Given an unsorted array of integers, find the number of longest increasing subsequence.

Example 1:

Input: [1,3,5,4,7]
Output: 2
Explanation: The two longest increasing subsequence are [1, 3, 4, 7] and [1, 3, 5, 7].

Example 2:

Input: [2,2,2,2,2]
Output: 5
Explanation: The length of longest continuous increasing subsequence is 1, and there are 5 subsequences' length is 1, so output 5.

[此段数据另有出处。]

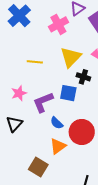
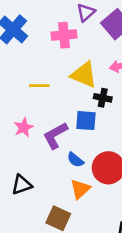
pink cross: (58, 24) -> (64, 35), turned 30
yellow triangle: (71, 57) -> (84, 75), turned -45
black triangle: (14, 124) -> (22, 185), moved, turned 36

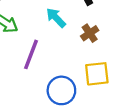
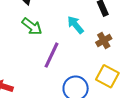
yellow square: (97, 74) -> (107, 76), turned 30

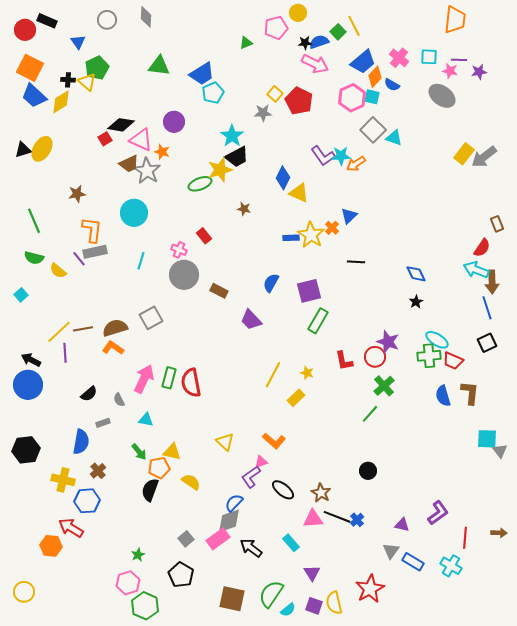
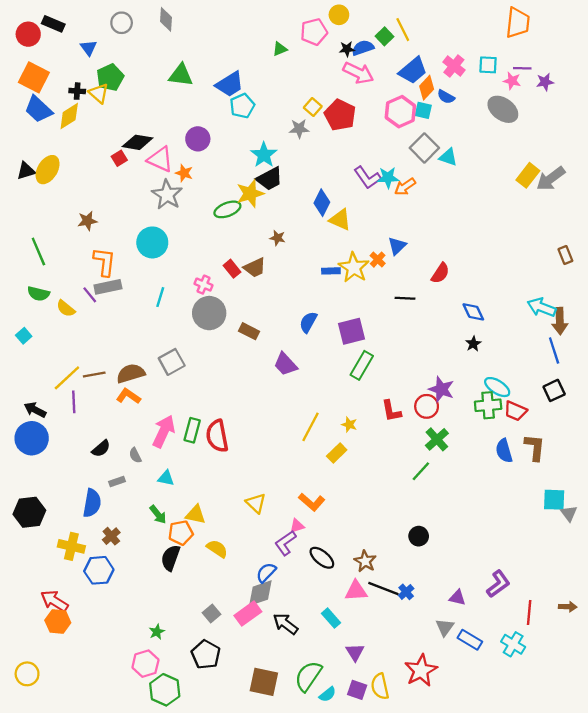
brown trapezoid: (129, 164) -> (255, 267), moved
red semicircle: (482, 248) -> (440, 273), moved
red arrow: (71, 528) -> (54, 601), moved

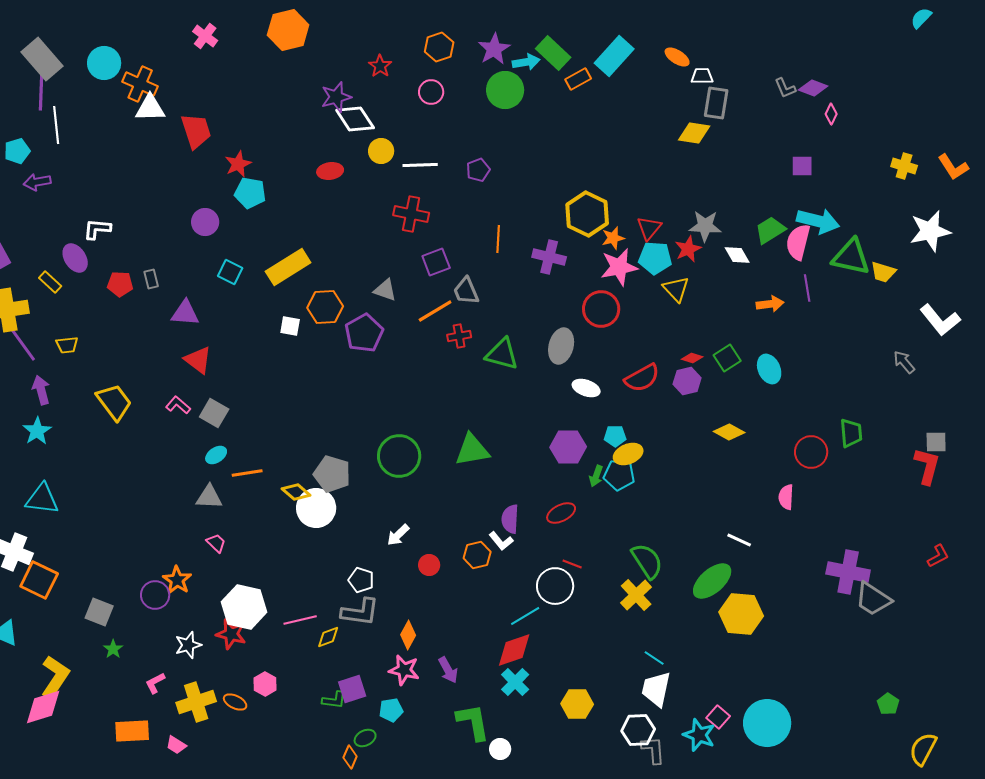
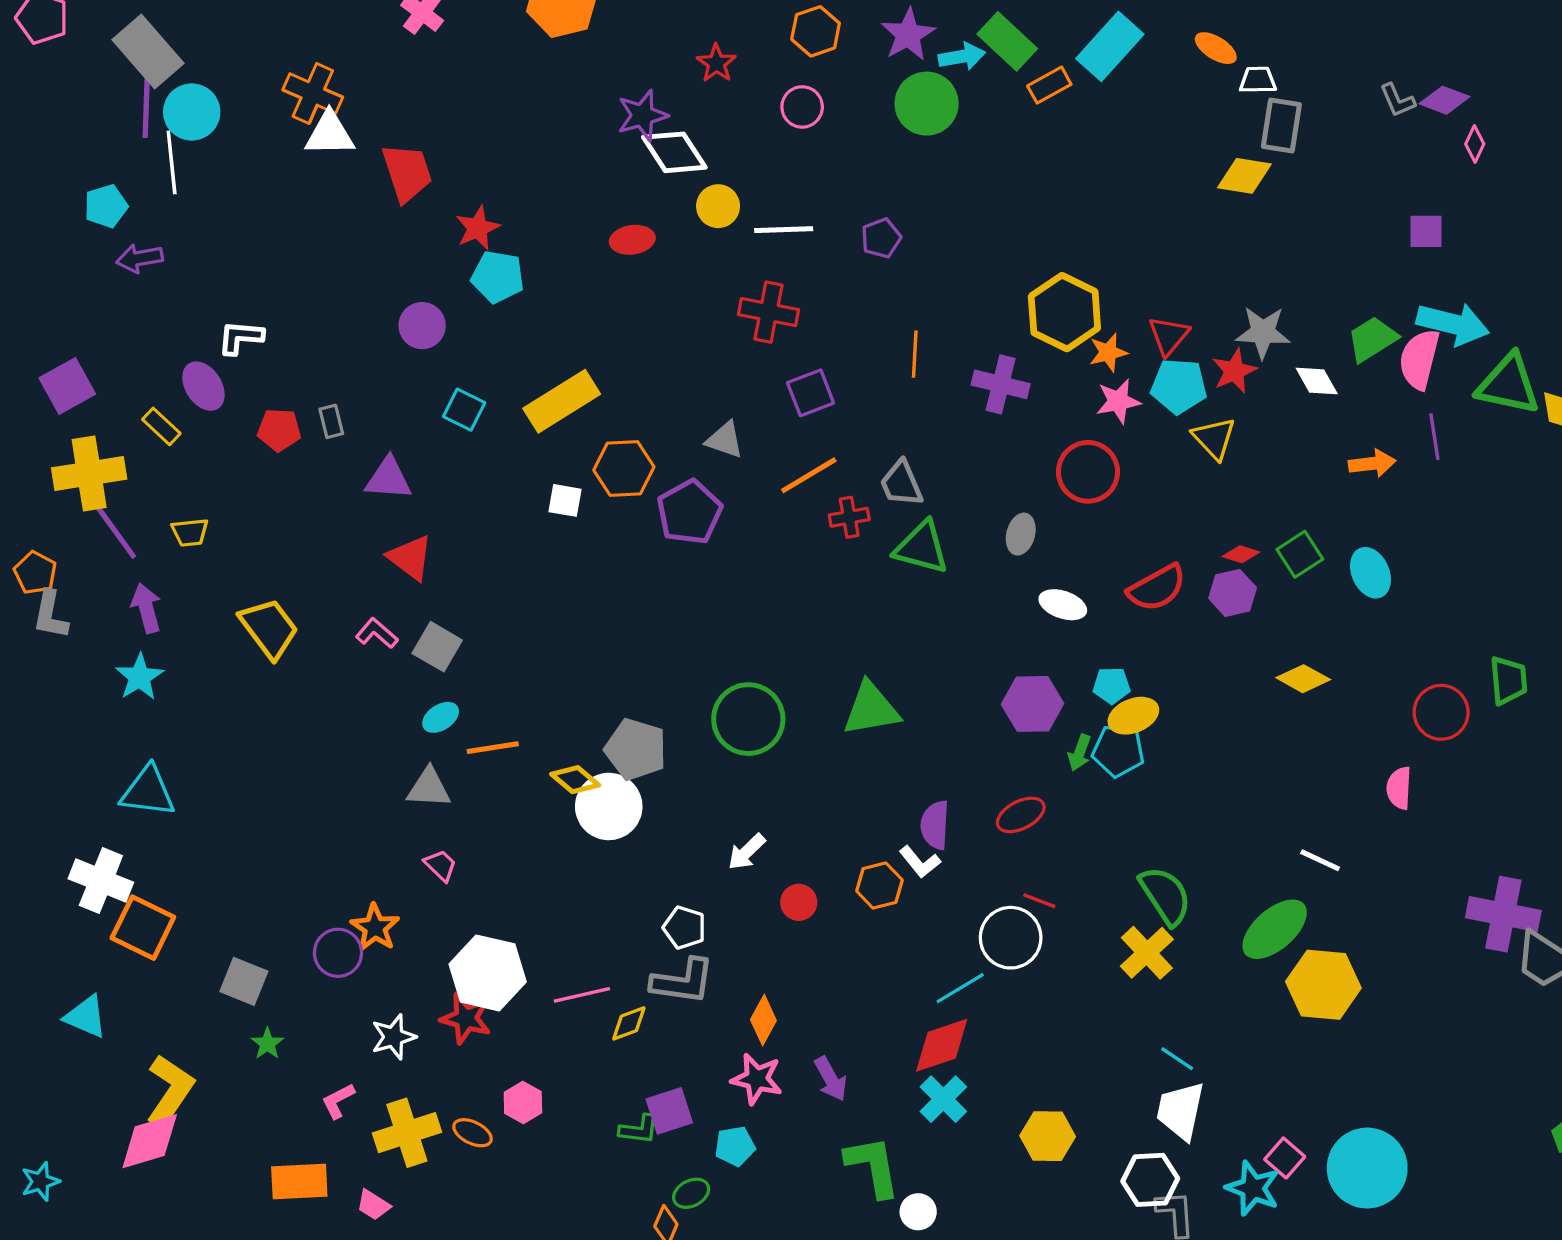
cyan circle: (104, 63) -> (192, 112), moved
pink star: (619, 267) -> (1118, 401), size x0.7
gray trapezoid: (466, 291) -> (901, 484), moved
gray ellipse: (561, 346) -> (1021, 534), size x0.7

Note: Length of the given array will be not exceed 2000 and the answer is guaranteed to be fit in 32-bit signed int.

Explain

最近都会做动态规划的题，毕竟动态规划的核心思想是
状态 和 状态方程。当前的状态依赖上一个状态，我们要解这类题就得找出状态转移方程，放在高中就是递推公式。而这道题，和LIS挺类似的。这道题不是求最长递增子串的长度了，是求它的数量了。而我们求出当前的最长长度时，那它的数量就是 maxLen - 1 的数量和，状态转移方程就出来了：dpp[i] = max(dpp[i], dpp[j]+...+dpp[k])(j...k 为dp值为dp[i] - 1的下标)。那么我们就可以用一个dpp数组来记录对应的数量，最后算出最长长度时，遍历一遍数组将dp[i]为最大值的对应的dpp[i]相加就得出结果了。还是看代码吧

Code

class Solution {
public:
    int findNumberOfLIS(vector<int>& nums) {
        if (nums.empty()) return 0;
        int res = 0;
        int maxx = INT_MIN;
        vector<int> dp(nums.size(), 1);
        vector<int> dpp(nums.size(), 1);
        for (int i = 0; i < nums.size(); i++) {
            int count = 0;
            for (int j = 0; j < i; j++) {
                if (nums[i] > nums[j]) {
                    dp[i] = max(dp[j] + 1, dp[i]);
                }
            }
            
            for (int j = 0; j < i; j++) {
                if (dp[i] == 1) count = 1;
                else if (dp[j] == dp[i] - 1 && nums[j] < nums[i]) {
                    count += dpp[j];
                }
            }
            
            dpp[i] = max(dpp[i], count);
            
            maxx = max(maxx, dp[i]);
        }
        for (int i = 0; i < nums.size(); i++) {
            if (maxx == dp[i]) res += dpp[i];
        }
        return res;
    }
};